**Source text:**
This detector flags felt252 arithmetic inside functions that can change contract state and that contain no assert at all. The reasoning is that an author who has bounded their operands will normally have written at least one assertion to document and enforce that bound. A state-changing function performing raw felt arithmetic with zero assertions is the pattern most likely to feed an attacker-influenced, silently-wrapped value into storage, a return value, or an external call. Pure view helpers that do not mutate state are excluded, since for them a wrapped value is a correctness concern rather than a direct exploitability one.

Why This Is an Issue

A balance update written as let new = old + amount; over felt252 looks correct by inspection. If amount is large enough that old + amount exceeds the field prime, the stored result is old + amount - p, a small number. An attacker who controls amount can drive a balance, a counter, or an accounting total to an arbitrary value without any operation appearing to fail. The transaction succeeds, the event logs look normal, and the contract’s internal invariant is quietly broken.

The same hazard applies to subtraction used as an underflow-sensitive check. In the field, 5 - 10 is p - 5, an enormous value that passes any naive “is this positive” test. Comparison logic written for two’s-complement integers does not translate to field elements.

How to Resolve

Bound the operands before using the result, or move the arithmetic to an integer type that traps on overflow. The integer-type approach is usually the cleaner fix for value-bearing quantities such as balances and amounts.

**Collected material:**
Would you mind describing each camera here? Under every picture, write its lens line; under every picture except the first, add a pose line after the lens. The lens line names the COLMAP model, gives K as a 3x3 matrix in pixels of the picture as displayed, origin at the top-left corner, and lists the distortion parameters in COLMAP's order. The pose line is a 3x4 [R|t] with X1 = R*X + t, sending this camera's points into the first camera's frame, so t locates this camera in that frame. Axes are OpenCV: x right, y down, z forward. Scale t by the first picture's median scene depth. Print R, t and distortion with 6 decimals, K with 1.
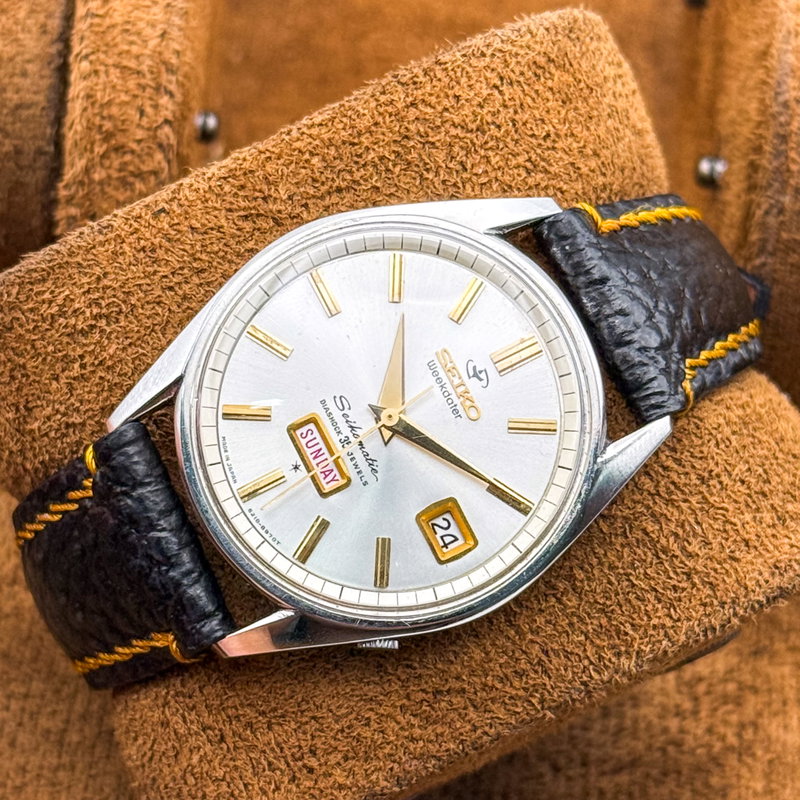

**What this exercise asks:**
1. According to the felt252 arithmetic text, why are pure view helpers left out of what the detector flags? Answer in one to three sentences.
2. Output everything in the felt252 arithmetic text from "A balance update" down to "to field elements.".

**Solutions to the problems:**
1. Pure view helpers do not mutate contract state. A wrapped value in them is therefore a correctness concern rather than a direct exploitability concern.

2.
A balance update written as let new = old + amount; over felt252 looks correct by inspection. If amount is large enough that old + amount exceeds the field prime, the stored result is old + amount - p, a small number. An attacker who controls amount can drive a balance, a counter, or an accounting total to an arbitrary value without any operation appearing to fail. The transaction succeeds, the event logs look normal, and the contract’s internal invariant is quietly broken.

The same hazard applies to subtraction used as an underflow-sensitive check. In the field, 5 - 10 is p - 5, an enormous value that passes any naive “is this positive” test. Comparison logic written for two’s-complement integers does not translate to field elements.